# Records supplied:
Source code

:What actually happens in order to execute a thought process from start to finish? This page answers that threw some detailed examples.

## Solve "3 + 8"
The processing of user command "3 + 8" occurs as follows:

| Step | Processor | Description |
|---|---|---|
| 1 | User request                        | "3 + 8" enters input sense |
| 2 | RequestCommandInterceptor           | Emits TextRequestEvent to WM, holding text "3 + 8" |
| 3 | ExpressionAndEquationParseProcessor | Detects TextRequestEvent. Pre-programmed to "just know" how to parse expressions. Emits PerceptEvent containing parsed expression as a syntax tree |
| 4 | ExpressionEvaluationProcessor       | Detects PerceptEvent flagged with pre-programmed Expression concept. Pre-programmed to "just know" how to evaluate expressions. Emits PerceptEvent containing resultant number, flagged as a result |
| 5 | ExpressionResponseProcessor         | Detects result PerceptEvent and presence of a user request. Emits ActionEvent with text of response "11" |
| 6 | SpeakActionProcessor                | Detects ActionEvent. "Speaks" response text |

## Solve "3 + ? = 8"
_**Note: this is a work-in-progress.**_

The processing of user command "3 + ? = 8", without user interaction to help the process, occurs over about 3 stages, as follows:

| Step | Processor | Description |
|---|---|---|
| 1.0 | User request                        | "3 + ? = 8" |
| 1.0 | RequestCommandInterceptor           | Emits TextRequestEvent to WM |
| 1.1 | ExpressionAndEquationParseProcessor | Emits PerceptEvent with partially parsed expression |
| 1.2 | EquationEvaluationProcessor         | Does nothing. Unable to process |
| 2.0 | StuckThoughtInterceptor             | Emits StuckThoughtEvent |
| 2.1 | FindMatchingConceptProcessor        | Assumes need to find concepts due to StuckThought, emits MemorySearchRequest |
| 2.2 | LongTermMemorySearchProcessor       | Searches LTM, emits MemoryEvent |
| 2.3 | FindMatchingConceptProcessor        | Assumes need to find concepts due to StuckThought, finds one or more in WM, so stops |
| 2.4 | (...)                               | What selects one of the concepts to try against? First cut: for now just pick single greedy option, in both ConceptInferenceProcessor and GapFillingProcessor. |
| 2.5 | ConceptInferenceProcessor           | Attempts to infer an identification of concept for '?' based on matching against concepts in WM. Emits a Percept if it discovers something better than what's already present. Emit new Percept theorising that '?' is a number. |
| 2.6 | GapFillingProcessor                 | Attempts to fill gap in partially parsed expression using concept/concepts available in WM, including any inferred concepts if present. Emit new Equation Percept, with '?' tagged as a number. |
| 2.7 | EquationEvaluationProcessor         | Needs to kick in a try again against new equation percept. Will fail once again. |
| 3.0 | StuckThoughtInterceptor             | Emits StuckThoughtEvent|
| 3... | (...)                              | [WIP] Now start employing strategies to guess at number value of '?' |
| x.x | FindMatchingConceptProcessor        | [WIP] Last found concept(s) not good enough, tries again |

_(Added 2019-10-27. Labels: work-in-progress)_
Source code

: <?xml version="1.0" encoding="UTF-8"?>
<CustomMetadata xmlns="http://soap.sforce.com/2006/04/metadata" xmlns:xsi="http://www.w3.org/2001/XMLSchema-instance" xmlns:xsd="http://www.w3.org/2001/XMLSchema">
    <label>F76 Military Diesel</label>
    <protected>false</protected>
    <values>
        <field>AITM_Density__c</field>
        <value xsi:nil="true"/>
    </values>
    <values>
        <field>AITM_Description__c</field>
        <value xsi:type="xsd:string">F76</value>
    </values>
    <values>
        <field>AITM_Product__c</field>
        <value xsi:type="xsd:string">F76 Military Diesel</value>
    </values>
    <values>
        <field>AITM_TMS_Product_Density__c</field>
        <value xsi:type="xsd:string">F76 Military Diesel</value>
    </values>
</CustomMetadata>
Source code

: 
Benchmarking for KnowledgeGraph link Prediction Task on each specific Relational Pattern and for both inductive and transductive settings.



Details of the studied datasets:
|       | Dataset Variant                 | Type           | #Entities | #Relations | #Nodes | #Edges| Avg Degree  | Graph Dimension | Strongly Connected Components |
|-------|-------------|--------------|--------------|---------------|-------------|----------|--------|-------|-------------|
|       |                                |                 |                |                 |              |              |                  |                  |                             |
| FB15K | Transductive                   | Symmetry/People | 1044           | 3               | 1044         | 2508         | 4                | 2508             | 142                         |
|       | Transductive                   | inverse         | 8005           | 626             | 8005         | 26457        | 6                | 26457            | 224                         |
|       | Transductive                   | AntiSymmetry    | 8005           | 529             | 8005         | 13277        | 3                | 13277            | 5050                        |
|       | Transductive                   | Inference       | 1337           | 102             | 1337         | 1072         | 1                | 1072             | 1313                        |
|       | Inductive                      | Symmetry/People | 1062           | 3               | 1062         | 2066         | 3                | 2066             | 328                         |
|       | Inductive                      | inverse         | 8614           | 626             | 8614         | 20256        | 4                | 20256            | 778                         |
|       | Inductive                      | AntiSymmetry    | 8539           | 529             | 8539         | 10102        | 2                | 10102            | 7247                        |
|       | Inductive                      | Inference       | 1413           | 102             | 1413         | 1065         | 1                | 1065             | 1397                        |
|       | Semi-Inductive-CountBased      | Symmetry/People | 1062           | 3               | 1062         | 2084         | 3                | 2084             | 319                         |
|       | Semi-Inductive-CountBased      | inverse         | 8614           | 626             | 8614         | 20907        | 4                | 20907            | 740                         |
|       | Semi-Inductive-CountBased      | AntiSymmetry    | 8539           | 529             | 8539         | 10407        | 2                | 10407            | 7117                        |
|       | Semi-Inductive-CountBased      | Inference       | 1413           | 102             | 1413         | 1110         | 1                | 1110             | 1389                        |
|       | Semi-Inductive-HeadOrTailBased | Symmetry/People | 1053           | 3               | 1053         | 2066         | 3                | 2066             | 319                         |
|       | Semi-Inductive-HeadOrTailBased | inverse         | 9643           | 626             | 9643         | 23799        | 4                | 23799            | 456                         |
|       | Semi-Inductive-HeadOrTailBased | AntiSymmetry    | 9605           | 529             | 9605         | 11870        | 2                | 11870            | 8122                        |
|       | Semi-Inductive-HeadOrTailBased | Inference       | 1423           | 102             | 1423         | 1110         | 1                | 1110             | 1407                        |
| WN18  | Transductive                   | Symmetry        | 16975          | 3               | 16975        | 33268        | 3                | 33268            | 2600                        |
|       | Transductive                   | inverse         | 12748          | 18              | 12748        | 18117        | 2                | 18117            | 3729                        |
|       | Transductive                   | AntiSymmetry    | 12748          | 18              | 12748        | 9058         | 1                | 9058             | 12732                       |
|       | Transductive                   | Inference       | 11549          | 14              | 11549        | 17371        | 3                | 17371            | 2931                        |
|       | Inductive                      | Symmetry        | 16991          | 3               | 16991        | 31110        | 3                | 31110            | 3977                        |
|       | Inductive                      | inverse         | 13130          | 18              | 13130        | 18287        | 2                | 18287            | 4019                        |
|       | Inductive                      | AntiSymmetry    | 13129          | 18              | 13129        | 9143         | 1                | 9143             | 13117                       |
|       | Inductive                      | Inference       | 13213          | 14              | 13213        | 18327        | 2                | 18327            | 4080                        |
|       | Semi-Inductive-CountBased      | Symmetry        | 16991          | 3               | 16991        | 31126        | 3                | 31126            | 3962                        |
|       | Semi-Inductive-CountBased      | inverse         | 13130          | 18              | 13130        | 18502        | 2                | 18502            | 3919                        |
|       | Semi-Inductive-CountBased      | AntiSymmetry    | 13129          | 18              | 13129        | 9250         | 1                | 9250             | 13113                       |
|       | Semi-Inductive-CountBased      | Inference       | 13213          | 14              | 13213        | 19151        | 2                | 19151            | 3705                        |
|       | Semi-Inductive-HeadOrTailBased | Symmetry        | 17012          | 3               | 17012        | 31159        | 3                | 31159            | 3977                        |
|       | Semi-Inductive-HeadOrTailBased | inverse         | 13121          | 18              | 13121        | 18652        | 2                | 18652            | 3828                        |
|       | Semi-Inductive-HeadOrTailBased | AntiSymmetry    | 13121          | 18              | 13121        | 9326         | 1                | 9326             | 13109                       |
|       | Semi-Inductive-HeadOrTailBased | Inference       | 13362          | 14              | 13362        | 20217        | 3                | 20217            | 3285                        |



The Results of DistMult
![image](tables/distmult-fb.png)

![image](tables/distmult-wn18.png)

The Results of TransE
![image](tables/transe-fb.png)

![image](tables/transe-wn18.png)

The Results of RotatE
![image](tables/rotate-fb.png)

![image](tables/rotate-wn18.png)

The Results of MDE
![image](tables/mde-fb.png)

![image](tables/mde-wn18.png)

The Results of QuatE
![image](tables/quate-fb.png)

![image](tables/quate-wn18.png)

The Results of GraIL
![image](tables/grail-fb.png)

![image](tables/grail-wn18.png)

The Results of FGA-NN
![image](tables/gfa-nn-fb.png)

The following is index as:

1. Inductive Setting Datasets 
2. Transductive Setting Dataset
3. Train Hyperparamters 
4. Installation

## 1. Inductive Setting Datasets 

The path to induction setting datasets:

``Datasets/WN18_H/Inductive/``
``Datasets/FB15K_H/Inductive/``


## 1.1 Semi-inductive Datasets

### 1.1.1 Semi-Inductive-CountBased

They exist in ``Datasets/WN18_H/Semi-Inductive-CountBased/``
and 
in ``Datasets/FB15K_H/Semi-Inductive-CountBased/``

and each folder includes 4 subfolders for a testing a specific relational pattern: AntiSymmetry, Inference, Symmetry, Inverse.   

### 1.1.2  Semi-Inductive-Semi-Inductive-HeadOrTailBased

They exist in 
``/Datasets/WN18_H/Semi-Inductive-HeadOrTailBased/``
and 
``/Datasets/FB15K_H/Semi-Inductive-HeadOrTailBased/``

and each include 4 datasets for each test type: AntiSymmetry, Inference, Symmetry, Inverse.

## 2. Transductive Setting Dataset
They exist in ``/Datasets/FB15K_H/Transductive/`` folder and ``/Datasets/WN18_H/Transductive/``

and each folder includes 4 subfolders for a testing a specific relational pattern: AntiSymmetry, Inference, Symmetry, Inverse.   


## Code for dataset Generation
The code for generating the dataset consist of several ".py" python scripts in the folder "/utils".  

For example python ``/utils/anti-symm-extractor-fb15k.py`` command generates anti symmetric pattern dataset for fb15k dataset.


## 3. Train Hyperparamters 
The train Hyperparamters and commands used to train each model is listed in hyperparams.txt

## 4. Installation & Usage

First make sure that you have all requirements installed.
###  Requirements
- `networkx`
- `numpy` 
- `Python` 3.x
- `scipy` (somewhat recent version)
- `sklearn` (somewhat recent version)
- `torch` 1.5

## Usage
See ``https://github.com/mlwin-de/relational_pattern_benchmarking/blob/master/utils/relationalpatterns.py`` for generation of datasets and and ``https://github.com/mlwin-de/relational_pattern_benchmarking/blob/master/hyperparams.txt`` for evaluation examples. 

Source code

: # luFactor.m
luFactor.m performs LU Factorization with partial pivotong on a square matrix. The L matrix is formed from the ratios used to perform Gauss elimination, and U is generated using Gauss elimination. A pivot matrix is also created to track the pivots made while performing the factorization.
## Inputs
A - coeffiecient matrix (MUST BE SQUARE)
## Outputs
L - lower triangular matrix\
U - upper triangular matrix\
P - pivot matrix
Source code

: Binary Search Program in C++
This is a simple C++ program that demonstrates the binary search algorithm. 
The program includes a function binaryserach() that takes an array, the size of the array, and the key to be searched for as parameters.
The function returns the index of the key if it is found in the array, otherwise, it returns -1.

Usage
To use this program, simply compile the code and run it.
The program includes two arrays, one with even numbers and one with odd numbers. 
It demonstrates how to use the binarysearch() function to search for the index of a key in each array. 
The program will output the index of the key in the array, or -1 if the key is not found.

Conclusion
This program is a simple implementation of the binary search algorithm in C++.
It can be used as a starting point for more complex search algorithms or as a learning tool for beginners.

# Exercise directions:
Copy out, character for character, the records from their first line through the line containing "without user interaction", including both of those lines.

# Task solution:
Source code

:What actually happens in order to execute a thought process from start to finish? This page answers that threw some detailed examples.

## Solve "3 + 8"
The processing of user command "3 + 8" occurs as follows:

| Step | Processor | Description |
|---|---|---|
| 1 | User request                        | "3 + 8" enters input sense |
| 2 | RequestCommandInterceptor           | Emits TextRequestEvent to WM, holding text "3 + 8" |
| 3 | ExpressionAndEquationParseProcessor | Detects TextRequestEvent. Pre-programmed to "just know" how to parse expressions. Emits PerceptEvent containing parsed expression as a syntax tree |
| 4 | ExpressionEvaluationProcessor       | Detects PerceptEvent flagged with pre-programmed Expression concept. Pre-programmed to "just know" how to evaluate expressions. Emits PerceptEvent containing resultant number, flagged as a result |
| 5 | ExpressionResponseProcessor         | Detects result PerceptEvent and presence of a user request. Emits ActionEvent with text of response "11" |
| 6 | SpeakActionProcessor                | Detects ActionEvent. "Speaks" response text |

## Solve "3 + ? = 8"
_**Note: this is a work-in-progress.**_

The processing of user command "3 + ? = 8", without user interaction to help the process, occurs over about 3 stages, as follows:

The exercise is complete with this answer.